I looked at Ben with that look that should only be recognizable to him. It's also known as disguised panic. I motioned for him to follow me upstairs.
"Ben, it's gonna be twenty degrees tonight, and we're going right the damn trolley at nine o' clock to look at lights?????"
"Aunt Beth and April are excited, and the kids will love it."
Four hours later we are packed into a suburban like a mother of ten trying to wear her high school cheerleading uniform.
"Sir, you can't park here."
"Just unloading," Uncle Wayne replies.
"Sir, you can't unload here."
You don't tell Uncle Wayne he can't do anything. He is the patriach.
"Well then, I'll move as soon as everyone gets out."
We enter Santa's Village, which smells more like hotdogs and sausage on a stick than the north pole. It is cold. Not twenty-degrees in Pine Mountain cold. North Pole cold. Santa would cancel Christmas if he had to fly in this. And we're here to see the lights.
All the girls to take a potty break before we get in line for the trolley, so we find the nearest bathroom. There is a line about a quarter of a mile outside the door and down the sidewalk.
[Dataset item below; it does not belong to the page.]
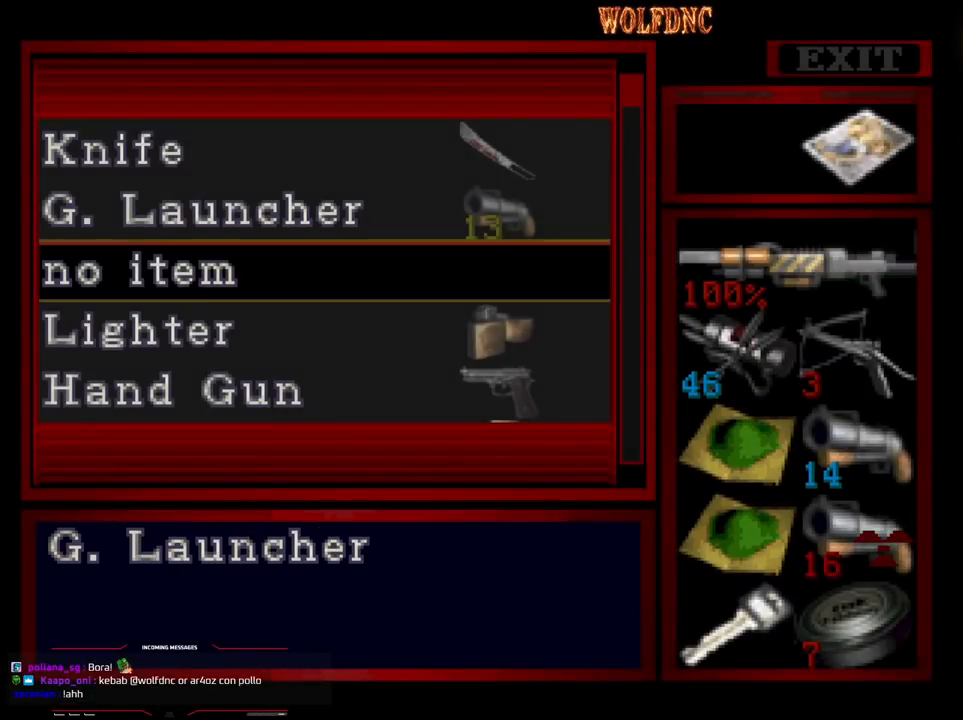
{"buttons": ["CROSS"], "events": [[150, "SQUARE", "down"], [300, "DPAD_DOWN", "down"], [300, "SQUARE", "up"], [383, "DPAD_DOWN", "up"], [433, "CROSS", "down"]]}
"Girls, there's another bathroom over there in the trailers if you want to use it," an slightly toothless peroxdide blonde calls out.
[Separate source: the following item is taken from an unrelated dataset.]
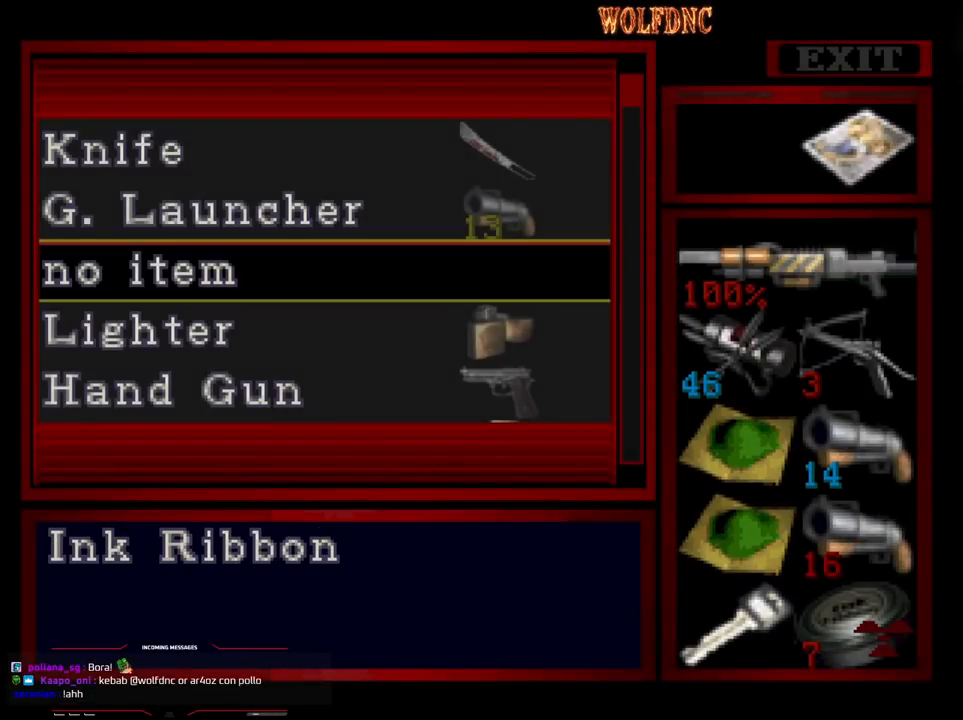
{"buttons": ["DPAD_DOWN"], "events": [[33, "CROSS", "up"], [67, "CROSS", "down"], [167, "CROSS", "up"], [350, "CROSS", "down"], [450, "CROSS", "up"], [500, "DPAD_DOWN", "down"]]}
So we find the trailer. And it wasn't too difficult. Because the smell billowing from it could be used for military purposes. If we could have bottled this, well many a war may have ended differently.
But when you've got to go, you've got to go. So, we waited in line, downwind from the stench, and practiced living on Mars. Without oxygen. Only to find that the trailer was without air freshener and toilet paper.
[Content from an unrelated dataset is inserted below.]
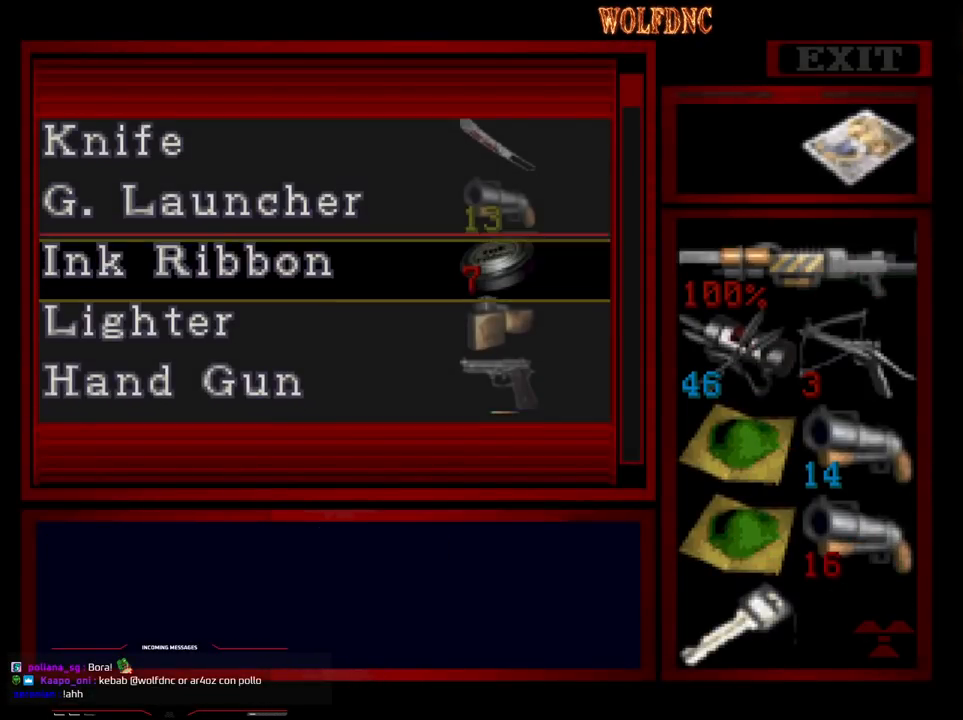
{"buttons": [], "events": [[367, "DPAD_DOWN", "up"]]}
I comforted myself with the fact that if I peed down my leg, at least I would have a few seconds of warmth. We found the line for the trolley and began the wait. Our tickets were for nine, and about ten-thirty we boarded our trolley. Within ten minutes all five of the kiddies in attendance (eight and under I might add) were asleep. Yea, the kids are sooo excited. So we froze. But we saw some really beautiful Christmas lights and we did a lot of laughing at ourselves. Good family Christmases aren't about a perfect turkey on the table and immaculately cleaned and decorated houses. There about laughing through the rough parts and enjoying each other regardless. They are about twelve hours that could have been hell, but were a little piece of heaven.